● **WHAT YOU ARE ASKED TO DO**: Copy out the data below word for word, but leave out the pictures.

>>>>>

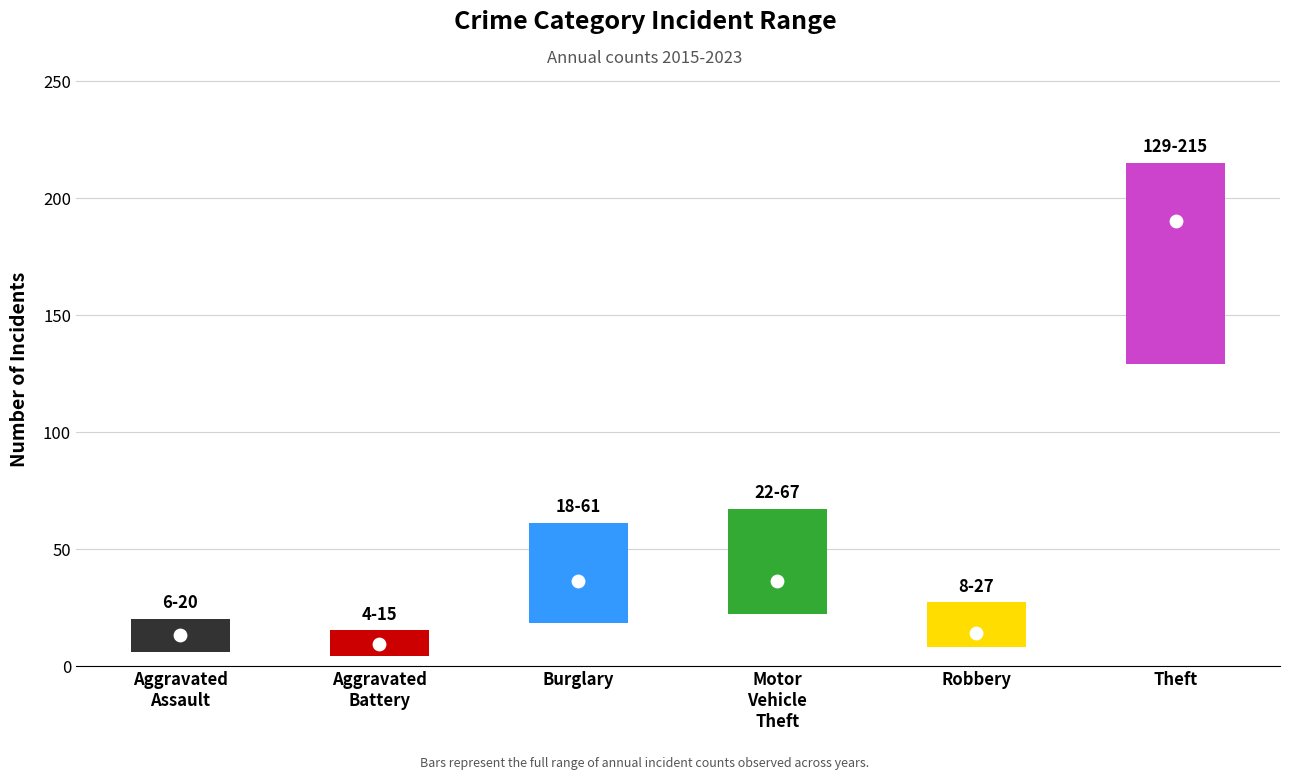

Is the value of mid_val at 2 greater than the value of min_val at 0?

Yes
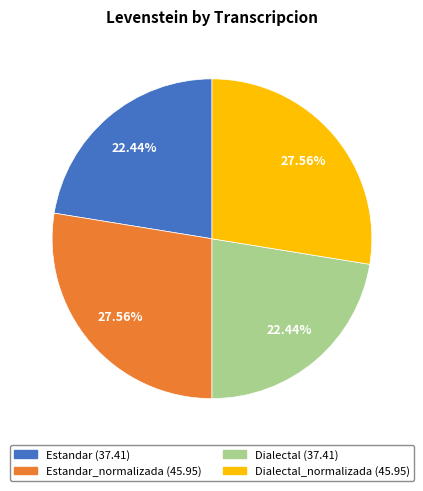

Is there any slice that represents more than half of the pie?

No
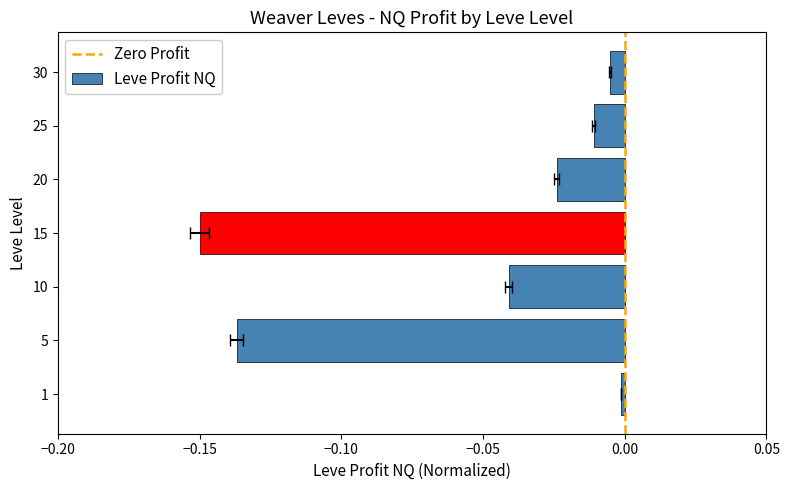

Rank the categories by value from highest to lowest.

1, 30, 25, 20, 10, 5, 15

<<<<<

● **TASK SOLUTION**:
Is the value of mid_val at 2 greater than the value of min_val at 0?

Yes

Is there any slice that represents more than half of the pie?

No

Rank the categories by value from highest to lowest.

1, 30, 25, 20, 10, 5, 15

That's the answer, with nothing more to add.